ArchiFarm has learned about PLF technologies for health monitoring and wishes to implement data-driven health monitoring among all its production sites. Specifically, the company wishes to adopt sensors attached to cows’ ears [4] for PLF health management. This will require the company to construct and maintain an animal-specific health prediction model by automatically and continuously capturing the sensor readings from cows’ ears and integrate that with the animal’s milk production data and health information. The company intends to apply data mining and predictive analytics algorithms to anticipate potential problems well before serious illnesses occur. Learnings from one site should be immediately translated to other production sites in order to prevent the spread of illness.
Assessments
In this case study, you will document baseline and target architectures, conduct gap analysis, and develop a transition roadmap for ArchiFarm, who wishes to adopt sensors attached to cow’s ears [4] for PLF health management.
You will be analysing and modelling the current state (baseline) of the enterprise architecture of ArchiFarm, define the target architecture that includes the PLF capability and systems, and create an appropriate roadmap for the transition from baseline to future architecture.
These activities will be spread among the three assignments.

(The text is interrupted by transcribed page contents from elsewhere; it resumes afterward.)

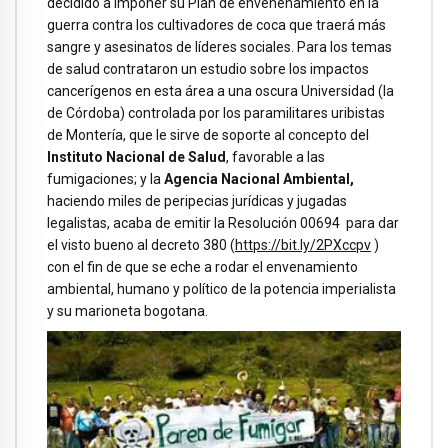
decidido a imponer su Plan de envenenamiento en la
guerra contra los cultivadores de coca que traerá más
sangre y asesinatos de líderes sociales. Para los temas
de salud contrataron un estudio sobre los impactos
cancerígenos en esta área a una oscura Universidad (la
de Córdoba) controlada por los paramilitares uribistas
de Montería, que le sirve de soporte al concepto del
Instituto Nacional de Salud
, favorable a las
fumigaciones; y la
Agencia Nacional Ambiental,
haciendo miles de peripecias jurídicas y jugadas
legalistas, acaba de emitir la Resolución 00694 para dar
el visto bueno al decreto 380 (
https://bit.ly/2PXccpv
)
con el fin de que se eche a rodar el envenamiento
ambiental, humano y político de la potencia imperialista
y su marioneta bogotana.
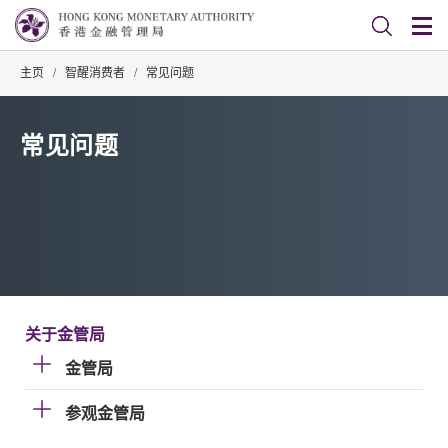
主页
/
智醒消费者
/
常见问题
常见问题
关于金管局
金管局
参观金管局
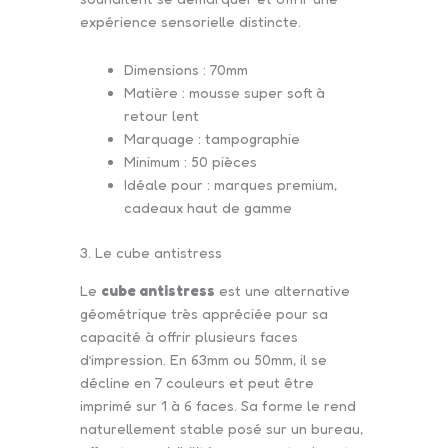
expérience sensorielle distincte.
Dimensions : 70mm
Matière : mousse super soft à
retour lent
Marquage : tampographie
Minimum : 50 pièces
Idéale pour : marques premium,
cadeaux haut de gamme
3. Le cube antistress
Le
cube antistress
est une alternative
géométrique très appréciée pour sa
capacité à offrir plusieurs faces
d’impression. En 63mm ou 50mm, il se
décline en 7 couleurs et peut être
imprimé sur 1 à 6 faces. Sa forme le rend
naturellement stable posé sur un bureau,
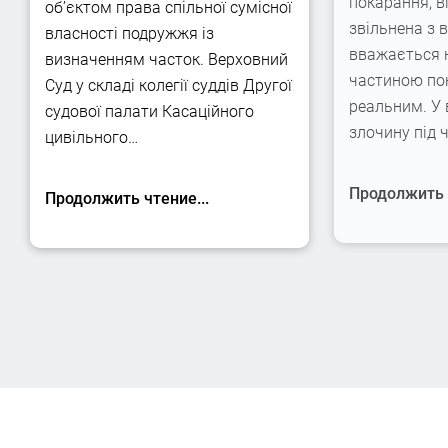
покарання, в
об’єктом права спільної сумісної
звільнена з 
власності подружжя із
вважається 
визначенням часток. Верховний
частиною по
Суд у складі колегії суддів Другої
реальним. У
судової палати Касаційного
злочину під 
цивільного…
Продолжить ч
Продолжить чтение...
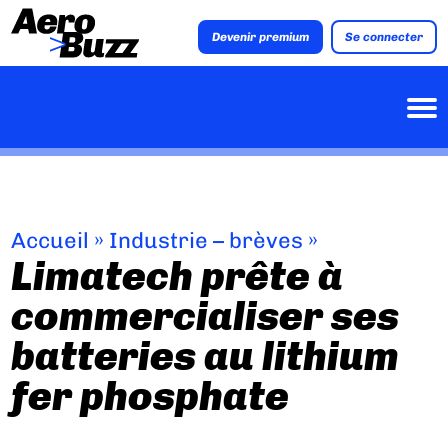
Devenir premium
Se connecter
Accueil
»
Industrie – brèves
»
Limatech prête à
commercialiser ses
batteries au lithium
fer phosphate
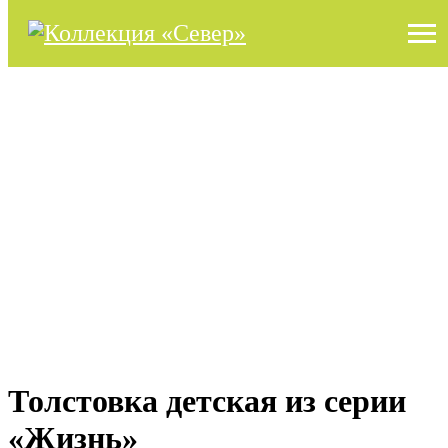
Толстовка детская из серии
«Жизнь»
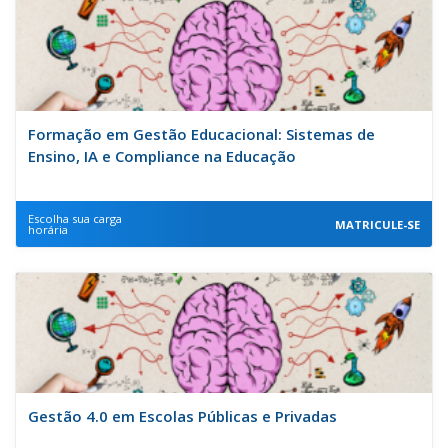
Formação em Gestão Educacional: Sistemas de
Ensino, IA e Compliance na Educação
Escolha sua carga
MATRICULE-SE
horária
Gestão 4.0 em Escolas Públicas e Privadas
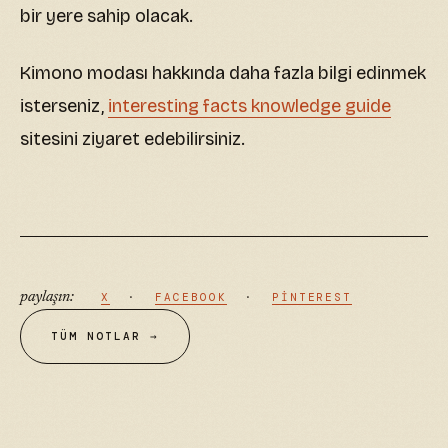
bir yere sahip olacak.
Kimono modası hakkında daha fazla bilgi edinmek
isterseniz,
interesting facts knowledge guide
sitesini ziyaret edebilirsiniz.
paylaşın:
X
·
FACEBOOK
·
PINTEREST
TÜM NOTLAR →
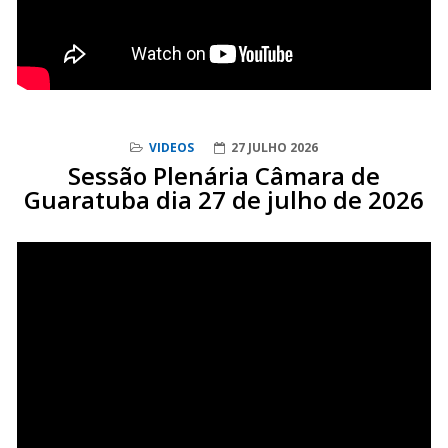
VIDEOS
27 JULHO 2026
Sessão Plenária Câmara de
Guaratuba dia 27 de julho de 2026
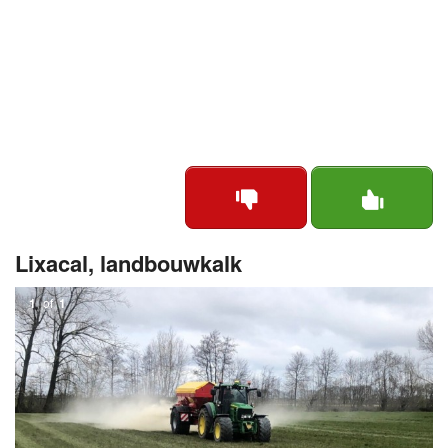
Lixacal, landbouwkalk
1
of
1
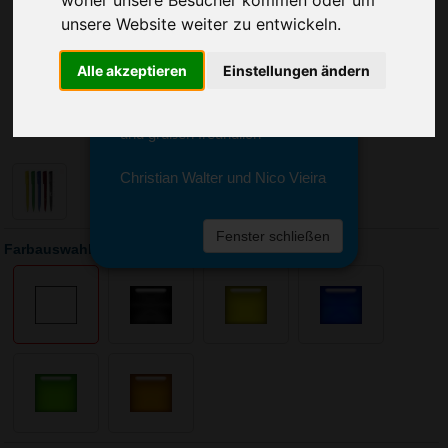
Sie erreichen sie von Montag bis
unsere Website weiter zu entwickeln.
Freitag zwischen 8 und 18 Uhr
unter 0611 94 585 2749 oder
info@advertika.de.
Alle akzeptieren
Einstellungen ändern
Wir freuen uns auf Ihre Anfrage
und grüßen freundlich
Christian Walter und Nico Vieira
Fenster schließen
Farbauswahl: Kugelschreiber FLIP TRANSPARENT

Assignment 1 will be concerned with the business and motivation aspects of the current enterprise; Assignment 2 will extend that with information and application architecture; and Assignment 3 will define the target architecture, conduct a gap analysis and define a transition roadmap.
To complete the assignments, you may need to research the dairy industry and farming practices and systems to get a better understanding of stakeholders, the business context, and business functions and processes and supporting information systems. Background information about dairy farming is available via the following resources. You may need to find and research further resources as needed.
You will likely need to make assumptions about ArchiFarm, its operations, and technologies. You are required to explicitly state the assumptions you have made in each assignment.